Das Brasilien von Casaldáliga befindet sich derzeit in großer Not. Über 100,000 Menschen sind an Covid-19 gestorben und über 3 Millionen Menschen sind mit der Krankheit infiziert. Gewerkschaften, die brasilianisches Gesundheitspersonal vertreten, sowie Organisationen von Afro-Brasilianern und indigenen Gemeinschaften haben eine Klage beim Internationalen Strafgerichtshof eingereicht; Sie werfen Präsident Jair Bolsonaro Verbrechen gegen die Menschlichkeit vor. Bitte lesen Sie meine berichten zu diesem entscheidenden Gerichtsverfahren.
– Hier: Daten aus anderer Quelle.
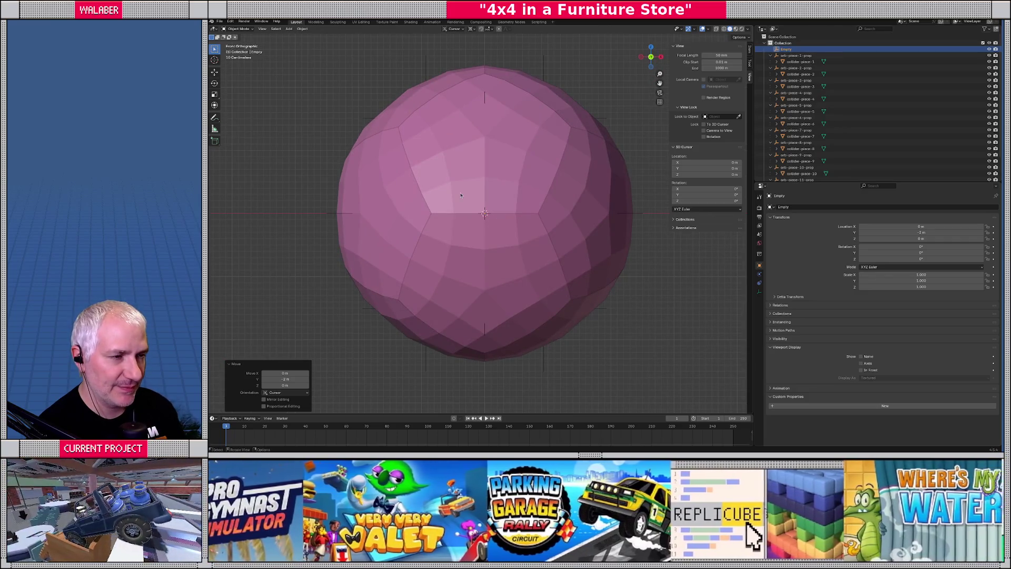
{"action": "mouse_move", "coordinate": [460, 194]}
{"action": "middle_mouse_down"}
{"action": "mouse_move", "coordinate": [463, 165]}
{"action": "mouse_move", "coordinate": [447, 167]}
{"action": "middle_mouse_up"}
{"action": "scroll", "coordinate": [447, 167], "scroll_direction": "down", "scroll_amount": 2}
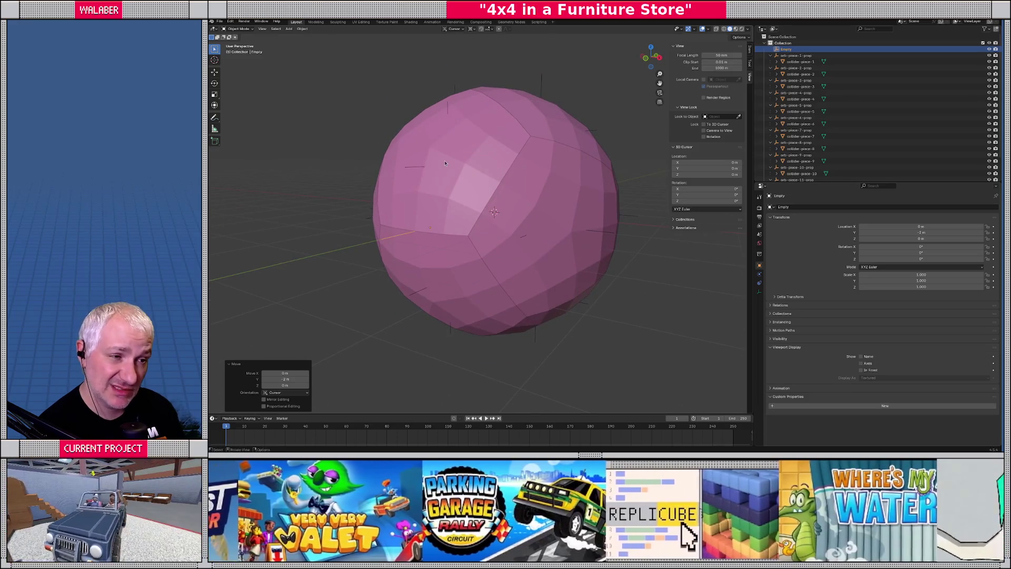
{"action": "left_click", "coordinate": [445, 163]}
{"action": "key", "text": "Tab"}
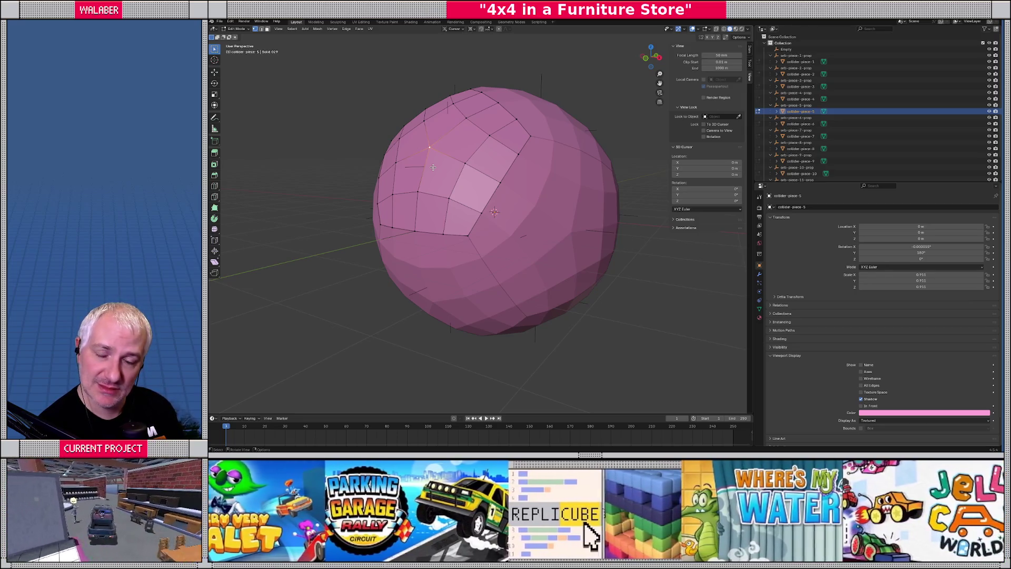
{"action": "key", "text": "Tab"}
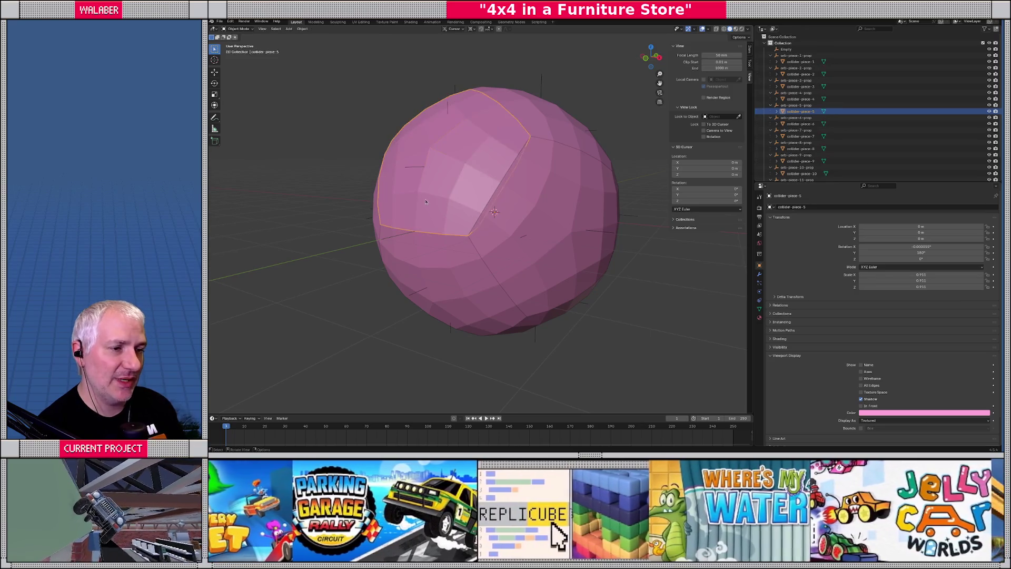
{"action": "left_click", "coordinate": [409, 247]}
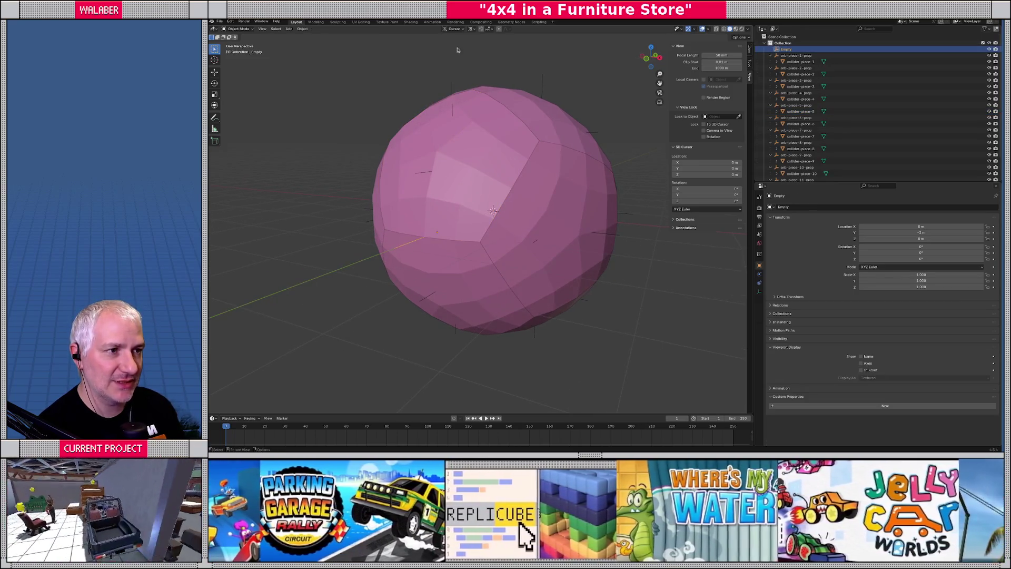
{"action": "left_click", "coordinate": [472, 29]}
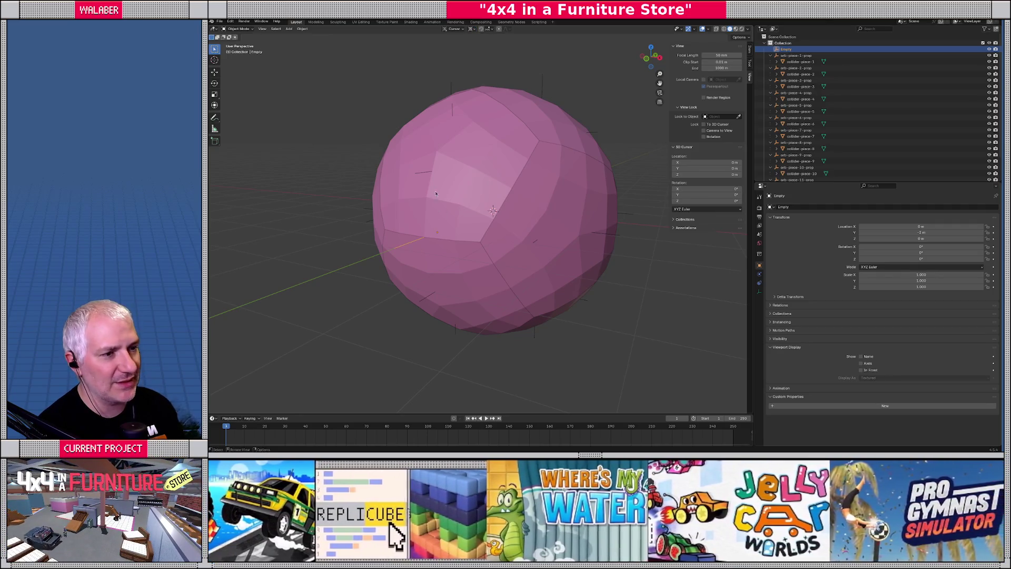
{"action": "left_click", "coordinate": [435, 194]}
Step: Edit collider-piece-5, select its corner vertex, and browse the Shift+S snap and Mesh menus
{"action": "key", "text": "Tab"}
Im Rahmen des Berichts fragte ich Jhuliana Rodrigues, eine Krankenpflegerin am Krankenhaus São Vicente in Jundiaí, nach ihrem Mut, unter solch fahrlässigen Bedingungen zur Arbeit zu gehen. „Wenn ich jetzt nicht weiter arbeite“, sagte Jhuliana zu mir, „was würde ich tun? Gesundheitsfachkräfte werden ausgewählt und erledigen ihre Arbeit mit Liebe, Hingabe und Fürsorge für die Menschen. So wie wir bereits mit multiresistenten Bakterien leben, wird uns Covid-19 noch lange begleiten.“ Jhuliana und wichtige Mitarbeiter auf der ganzen Welt setzen den Mut von Bischof Pedro Casaldáliga fort.
Vijay Prashad, ein indischer Historiker, Journalist und Kommentator, ist der Geschäftsführer von Trikontinental: Institut für Sozialforschung und Chefredakteur von Linke Wortbücher.